What needs to be done
The copy you give must match the listing below exactly and contain no pictures.

Input data
──────────
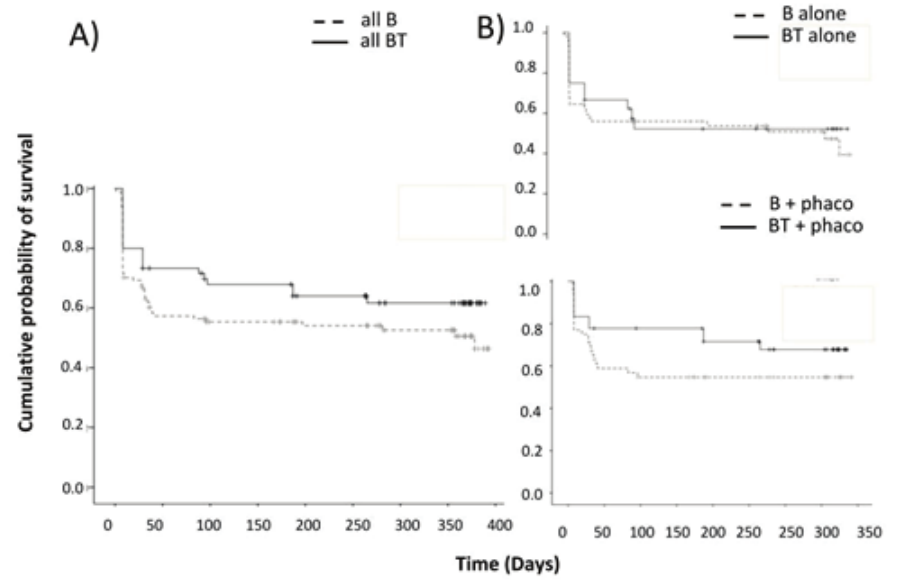
Figure 1. (A) Kaplan–Meier survival plots for the BT and B groups with success defined as a final IOP of ≤ 21 mmHg and a 20% reduction from baseline. Success rates of BT and B was similar in both groups. (B) survival plots of the BT and B for subgroup analysis separated by (B) glaucoma surgery alone and (C) same-session phacoemulsification (lower right).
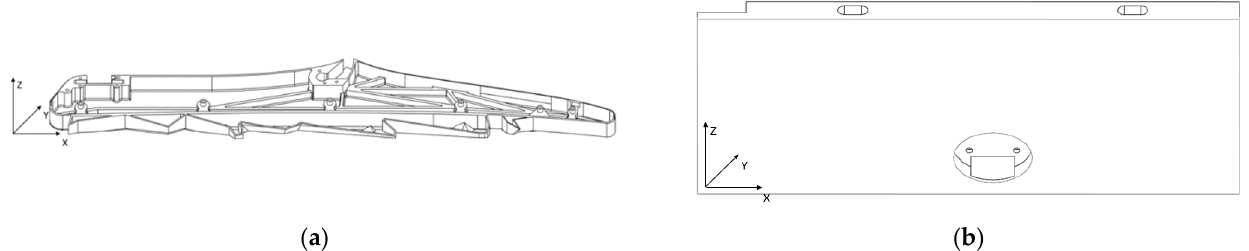
Figure 1. Printing directions for the class divider ( a ) and seat folding table ( b ). Table 3. Manufacturing parameters for the spare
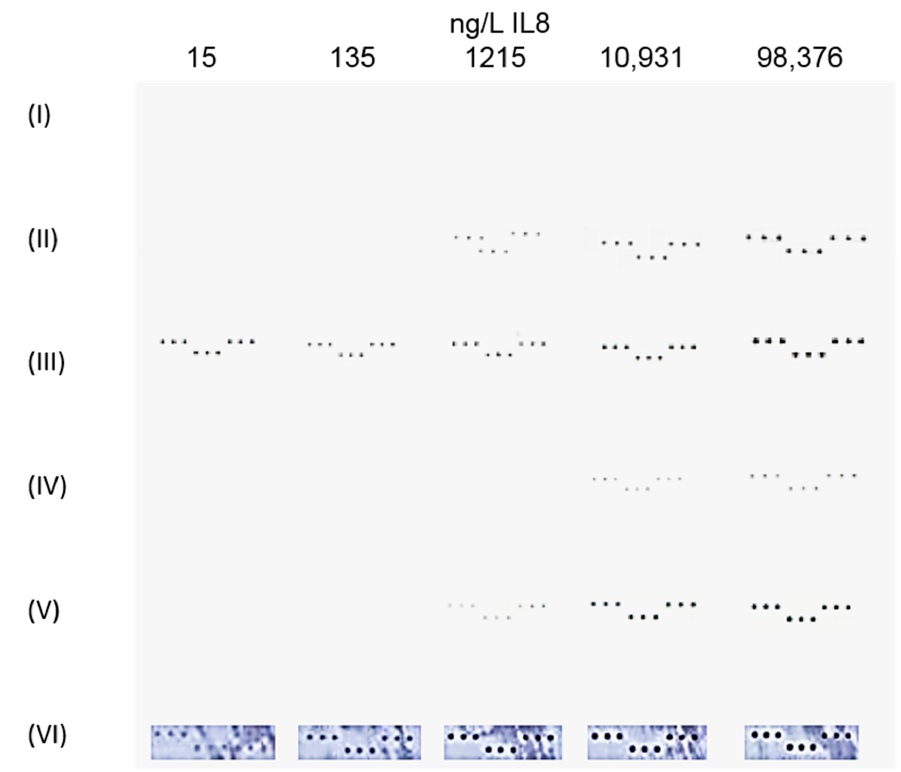
Figure 2. JPEG images of colorimetric subarrays after incubation with different labels based on Formats (I)–(VI). The corresponding IL8 concentrations are indicated in the columns as 15, 135, 1215, 10,931, and 98,376 ng/L.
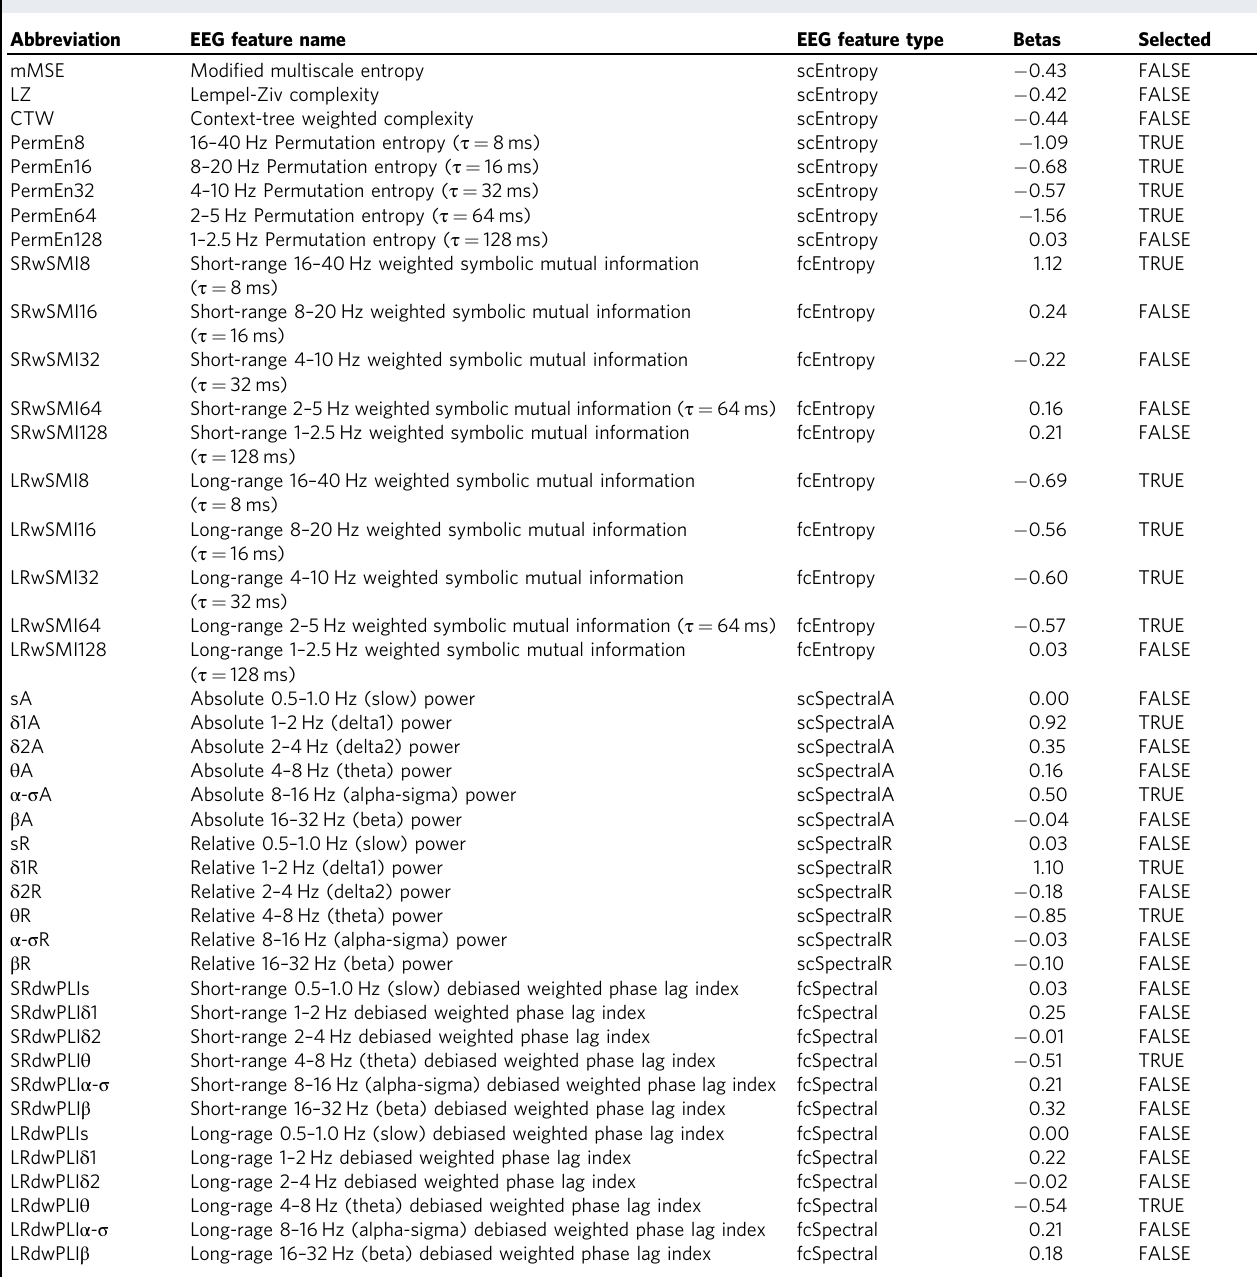
Table 2 Abbreviations for EEG features.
──────────
Task solution
Figure 1. (A) Kaplan–Meier survival plots for the BT and B groups with success defined as a final IOP of ≤ 21 mmHg and a 20% reduction from baseline. Success rates of BT and B was similar in both groups. (B) survival plots of the BT and B for subgroup analysis separated by (B) glaucoma surgery alone and (C) same-session phacoemulsification (lower right).
Figure 1. Printing directions for the class divider ( a ) and seat folding table ( b ). Table 3. Manufacturing parameters for the spare
Figure 2. JPEG images of colorimetric subarrays after incubation with different labels based on Formats (I)–(VI). The corresponding IL8 concentrations are indicated in the columns as 15, 135, 1215, 10,931, and 98,376 ng/L.
Table 2 Abbreviations for EEG features.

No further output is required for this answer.